● 提示文
┌────────

上川純一
日本ヒューレット・パッカード株式会社
コンサルティング・インテグレーション統括本部
2005/5/31
linux-kernelメーリングリスト(以下LKML)かいわいで起きた出来事を毎月お伝えするLinux Kernel Watch。さて、4月のLinux開発の現場はどうだったでしょうか。
ソースコード管理ツールgitの登場
Linus Torvaldsは、「Kernel SCM saga..」と題したメールで、
- BitKeeper(編注)が使用できなくなったこと
- Linuxの開発のために新しいSCM(ソースコード管理)ツールを探していること
を宣言しました。そのメールには、「ふさわしいツールが何も見つからなかったら困るので、“git”というツールを作っている」ことも追記されていました。
編注:Linuxのソースコード管理に活用されていたツール。BitKeeperの採用については、Linuxカーネル2.5 最新開発動向を参照。 |
これを受けて、まず「どのようなツールが必要か」「どのようなツールが存在するのか」という議論が続きました。議論の中で、Linusは最初「monotoneが有力だ」と提案しました。しかし、実際に試用してみたところ、monotoneは遅くて改善が必要であるという結論に達しました。monotoneの動作速度について、Linusは以下のようなメール(抜粋)を書いています。
1つのパッチを適用するのに30秒かかるツールでは、250のパッチを適用するのに2時間もかかってしまうじゃないか。そのうえ途中でパッチの適用が失敗したりしたら最悪だ。 |
「svkがよいんじゃないか」「darcsはどうか」などのメールが大量に流れ、LKMLはしばしSCMツール専用メーリングリストの様相を呈していました。その後gitメーリングリストが別途立ち上がり、以降はそちらで議論が継続しました。
Linusにいわせるとgitは、コマンドラインツールとしては「plumbing(配管工事のような現場の仕事)」に十分なインターフェイスのみを持つ、ということです。直接利用するのには不便なので、インターフェイスはそれぞれ開発してください、というスタンスです。Linusが利用している、メールに添付されているパッチを取り込むツールなどは、git-toolsとして公開されています。
gitを一般的に利用するためのインターフェイスを開発しているグループもあります。いま最も広く使われているのは、Petr Baudisが中心となって開発しているcogito(最初はgit-paskyという名称だった)でしょう。cogitoは、git上にBitKeeperやCVSなどのコマンドラインインターフェイスに似たインターフェイスを実装しています。
gitはまだ若いツールですが、実用本位で何とか使えるものになっているようです。

└────────

● 解くべき問題
gitの登場を伝える上の記事から、「1つのパッチを適用するのに3」で始まり「lsとして公開されています。」まで続く部分を、一字一句変えずに引用せよ。

● 提供データ
┌────────

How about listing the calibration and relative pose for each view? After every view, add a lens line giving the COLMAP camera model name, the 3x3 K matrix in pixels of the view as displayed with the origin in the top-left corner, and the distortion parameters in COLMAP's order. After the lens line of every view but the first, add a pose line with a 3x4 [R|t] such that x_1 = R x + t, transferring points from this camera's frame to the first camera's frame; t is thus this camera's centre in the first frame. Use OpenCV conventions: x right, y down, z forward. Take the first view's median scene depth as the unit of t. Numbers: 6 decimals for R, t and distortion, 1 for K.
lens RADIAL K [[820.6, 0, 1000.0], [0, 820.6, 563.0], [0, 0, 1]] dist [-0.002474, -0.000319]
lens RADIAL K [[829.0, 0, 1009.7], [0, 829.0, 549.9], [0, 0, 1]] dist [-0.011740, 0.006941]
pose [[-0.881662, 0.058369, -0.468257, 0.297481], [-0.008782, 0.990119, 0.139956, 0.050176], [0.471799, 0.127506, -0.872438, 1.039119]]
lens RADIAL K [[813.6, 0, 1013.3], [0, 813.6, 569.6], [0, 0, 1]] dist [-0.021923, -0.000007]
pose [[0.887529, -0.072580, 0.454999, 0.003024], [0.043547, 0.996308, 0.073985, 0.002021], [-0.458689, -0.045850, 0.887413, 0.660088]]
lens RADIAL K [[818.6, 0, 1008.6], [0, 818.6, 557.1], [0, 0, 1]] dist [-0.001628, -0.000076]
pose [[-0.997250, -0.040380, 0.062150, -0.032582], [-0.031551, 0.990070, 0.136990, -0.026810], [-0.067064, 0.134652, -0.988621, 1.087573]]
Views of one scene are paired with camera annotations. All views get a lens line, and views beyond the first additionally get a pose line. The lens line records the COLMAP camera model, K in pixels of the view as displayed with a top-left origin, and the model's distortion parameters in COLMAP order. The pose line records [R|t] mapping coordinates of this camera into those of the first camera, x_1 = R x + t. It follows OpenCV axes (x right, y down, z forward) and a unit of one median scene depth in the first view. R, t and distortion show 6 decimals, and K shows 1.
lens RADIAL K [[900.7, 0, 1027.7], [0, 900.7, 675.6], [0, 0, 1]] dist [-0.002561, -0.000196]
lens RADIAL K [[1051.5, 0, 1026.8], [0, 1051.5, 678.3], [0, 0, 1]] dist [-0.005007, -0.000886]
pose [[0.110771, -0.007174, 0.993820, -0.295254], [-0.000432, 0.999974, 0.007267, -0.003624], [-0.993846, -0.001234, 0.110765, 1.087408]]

└────────

● 解答欄
1つのパッチを適用するのに30秒かかるツールでは、250のパッチを適用するのに2時間もかかってしまうじゃないか。そのうえ途中でパッチの適用が失敗したりしたら最悪だ。 |
「svkがよいんじゃないか」「darcsはどうか」などのメールが大量に流れ、LKMLはしばしSCMツール専用メーリングリストの様相を呈していました。その後gitメーリングリストが別途立ち上がり、以降はそちらで議論が継続しました。
Linusにいわせるとgitは、コマンドラインツールとしては「plumbing(配管工事のような現場の仕事)」に十分なインターフェイスのみを持つ、ということです。直接利用するのには不便なので、インターフェイスはそれぞれ開発してください、というスタンスです。Linusが利用している、メールに添付されているパッチを取り込むツールなどは、git-toolsとして公開されています。